Certain companies, eg, within the financial sector and telecommunications sector (see 2.5 Financial or Other Sectoral Regulators) are required to maintain security policies. Under certain circumstances, such policies, etc, must be disclosed to the relevant authorities.

Further, the obligations of the board of directors may include an obligation to take cybersecurity risks into account in the company’s annual report.

Additionally, listed companies may be required to disclose information (regardless of whether it derives from a cybersecurity breach or not) that may affect the price of the company shares.

With regard to the further considerations on threats and defence mechanisms, it is worth noting that in Denmark’s legal landscape, unauthorised access, commonly known as hacking, is addressed under the Danish Criminal Code (DCC), marking it as a criminal offence that can lead to fines or imprisonment of up to one and a half years, with potential elevation to six years for cases involving aggravating circumstances or organised efforts. For instance, penalties have ranged from fines for unauthorised access to social media accounts to two-year imprisonment for repeated hacking that caused significant operational disruptions to a company.

Denial-of-service attacks, aimed at obstructing the use of information systems, carry similar legal consequences, with penalties scaling up in cases of systematic or organised actions. Phishing, while not explicitly criminalised, typically falls under other criminal offences like data fraud, where penalties can include imprisonment, especially when coupled with document falsification.

The legal framework extends to malware, with the DCC criminalising destructive attacks on IT systems, emphasising stricter penalties for attacks on critical societal systems. The sale or distribution of tools intended for cybercrime implicates individuals in complicity, aligning penalties with those of the primary offences. This encompasses a wide array of cyber activities, from manufacturing tools that bypass digital rights management (DRM) protections to acquiring information for unauthorised payment methods, each carrying its own set of penalties under the DCC.

Identity theft, while not directly criminalised, often leads to charges such as data fraud, with cases resulting in substantial jail sentences for the misuse of personal information.

The DCC also targets electronic theft, including unauthorised wire transfers and intellectual property infringements, with specific legislation like the Danish Act on Trade Secrets protecting confidential business information.

Moreover, unsolicited penetration testing could be construed as hacking under Danish law, highlighting the nuanced approach to cybersecurity. Other activities threatening IT security, like interception of communications or unauthorised use of accessed information, are punishable, reflecting a comprehensive legal stance against actions compromising IT system security, confidentiality, integrity, or availability.

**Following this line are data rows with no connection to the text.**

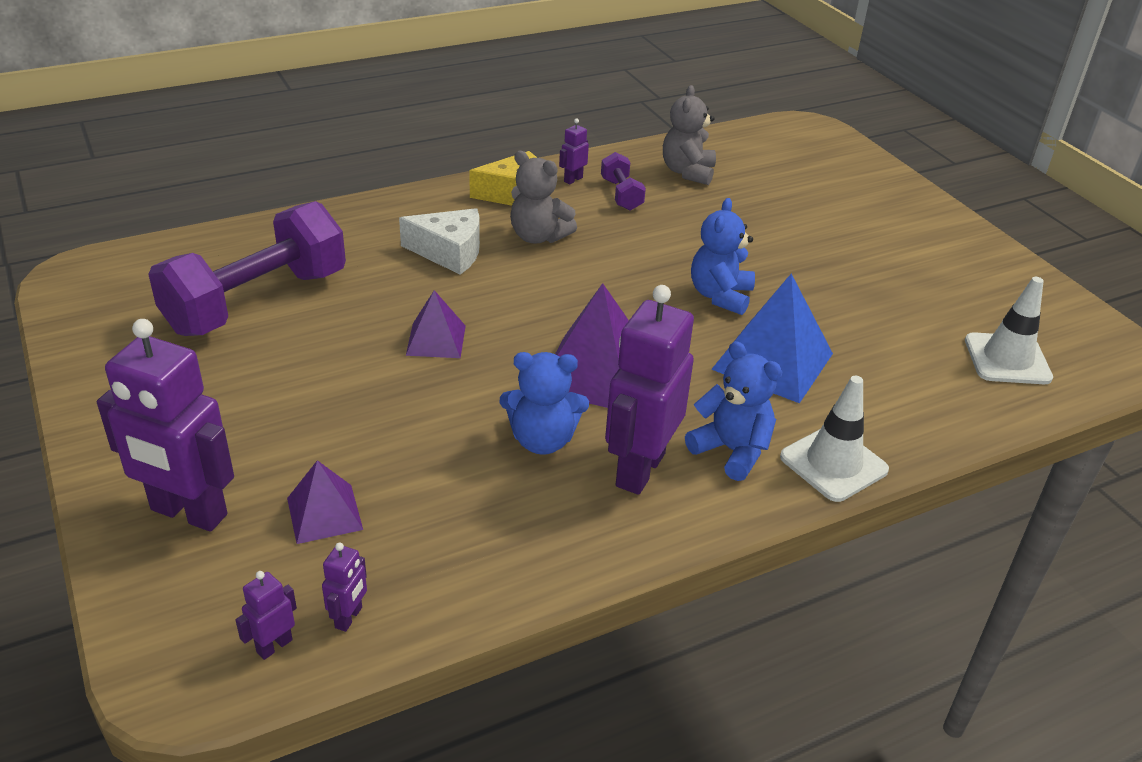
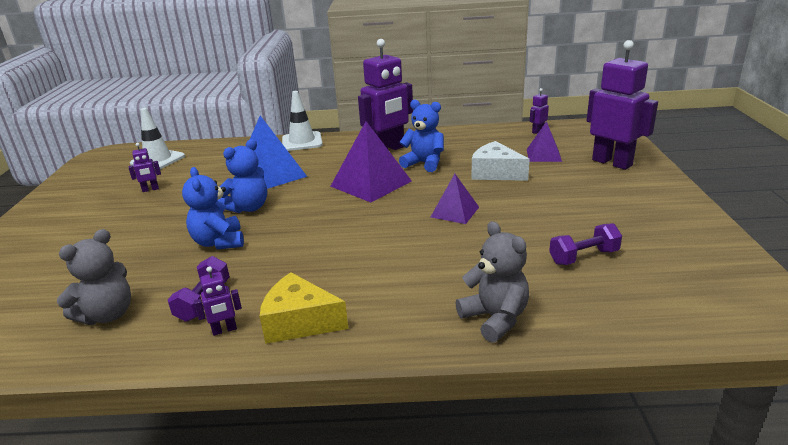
camera: 150 degrees left, 10 degrees down
(257, 302) = (583, 257): purple dumbbell -> purple dumbbell, size x0.45
(274, 646) = (568, 129): purple robot -> purple robot (150, 189)
(449, 252) = (408, 271): white cheese -> white cheese (495, 173)
(538, 236) = (322, 272): grey teddy bear -> grey teddy bear (495, 318)
(731, 450) = (339, 150): blue teddy bear -> blue teddy bear (219, 242)

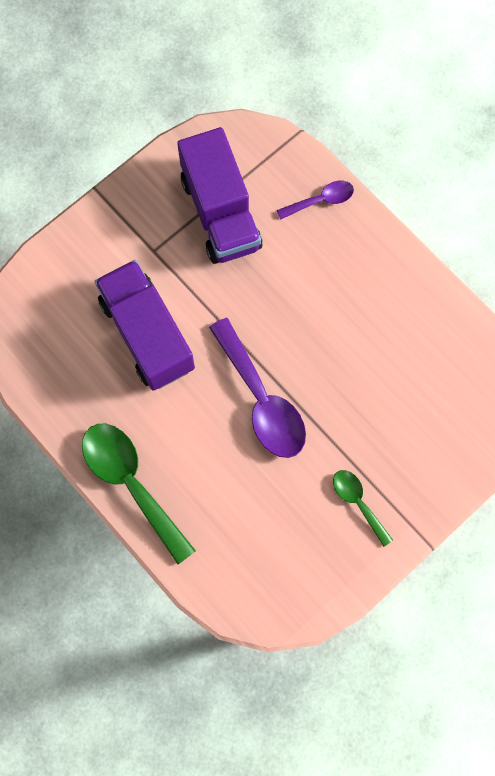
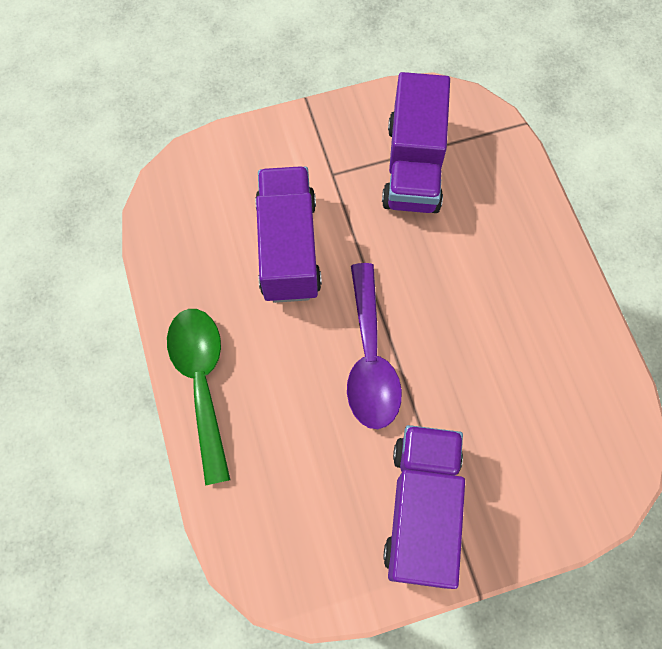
camera: 25 degrees right, 5 degrees down
(321, 200) = (517, 194): purple spoon -> none
(358, 502) = (421, 509): green spoon -> purple truck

This comprehensive legal framework underlines Denmark’s commitment to maintaining robust cybersecurity measures, holding individuals and entities accountable for actions that undermine digital security and integrity. Through a combination of specific statutes and broader criminal law provisions, Denmark effectively addresses a wide spectrum of cyber threats, ensuring the protection of its digital landscape.

The threat landscape of attacks on organisational data has increased, therefore, organisations increasingly opt to secure cyber risks via cyber insurances to protect against incidents.

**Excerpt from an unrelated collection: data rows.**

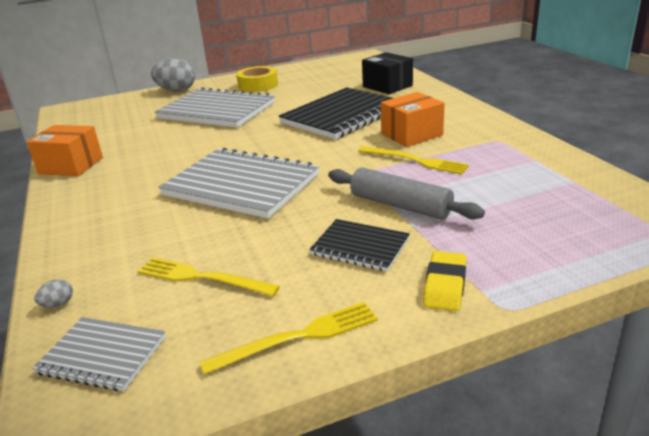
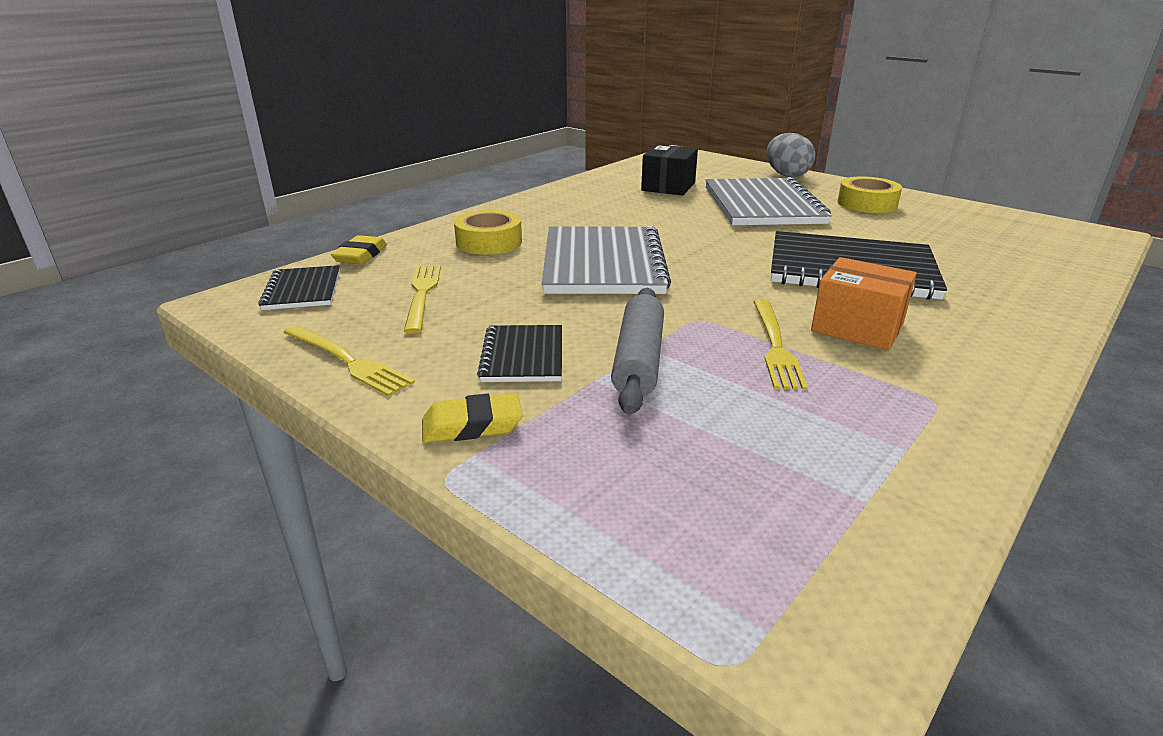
camera: 60 degrees right, 0 degrees up
(58, 304) = (361, 255): grey egg -> yellow eraser
(71, 165) = (572, 190): orange box -> none
(102, 355) = (303, 290): grey notebook -> black notebook
(130, 225) = (489, 242): none -> yellow tape
(387, 86) = (1007, 275): black box -> black box (668, 187)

Danish regulations do not impose restrictions on insurance coverage for various types of losses, including business interruption, system failures, cyber-extortion, or the restoration of digital assets. However, it remains ambiguous whether coverage extends to regulatory fines.

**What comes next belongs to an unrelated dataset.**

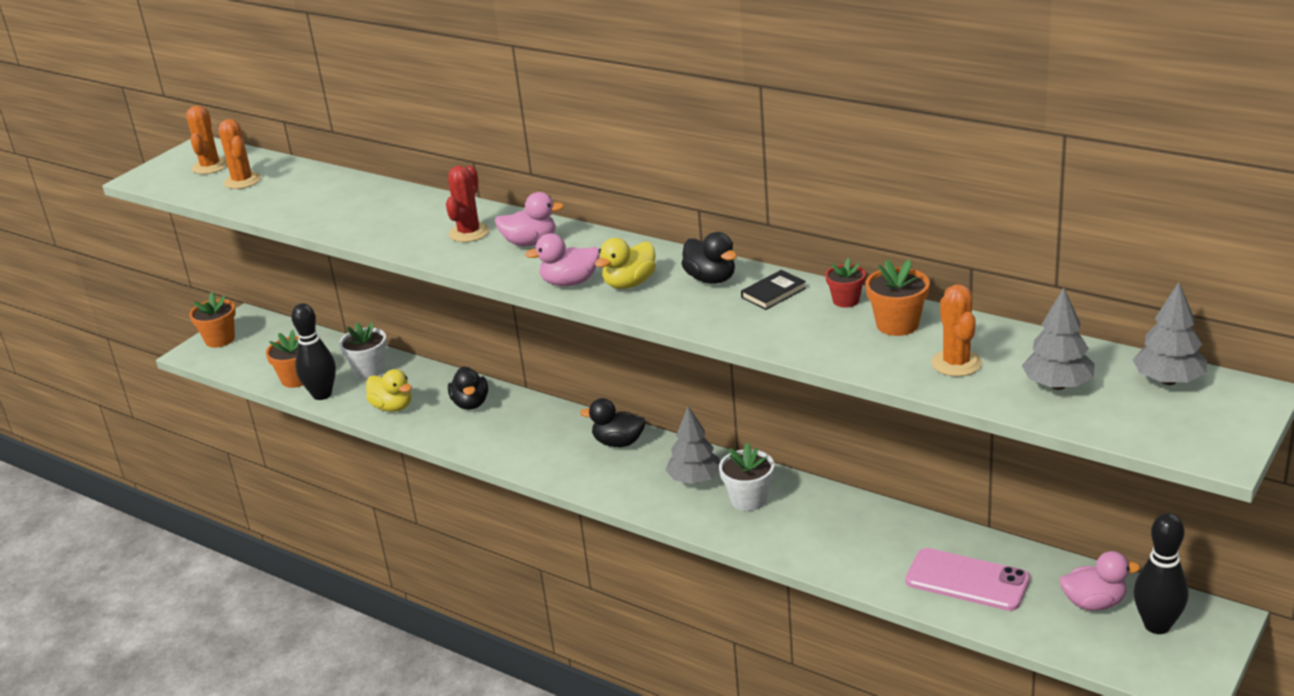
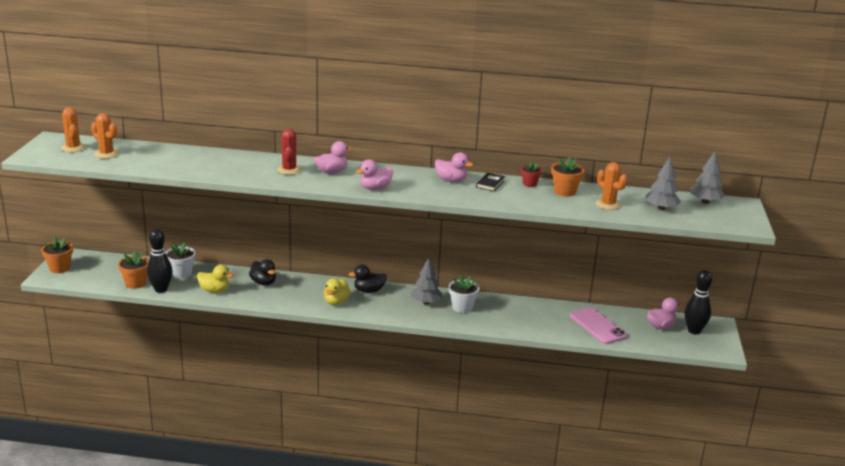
camera: 30 degrees left, 5 degrees down
(629, 284) = (409, 186): yellow duck -> yellow duck (336, 302)
(711, 279) = (451, 180): black duck -> pink duck
(967, 580) = (597, 326): pink phone -> pink phone turned 60 degrees clockwise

While organisations are legally permitted to pay ransoms, the rise in online criminal activity has led to increased insurance premiums, prompting some insurers to exclude ransom payments from their coverage. Insurance policies may still cover costs associated with business interruption, incident response, and data recovery.

Given that ransoms are frequently demanded in cryptocurrency, organisations facing extortion should be aware of the legal implications, including the potential for violating laws against supporting criminal activities or money laundering.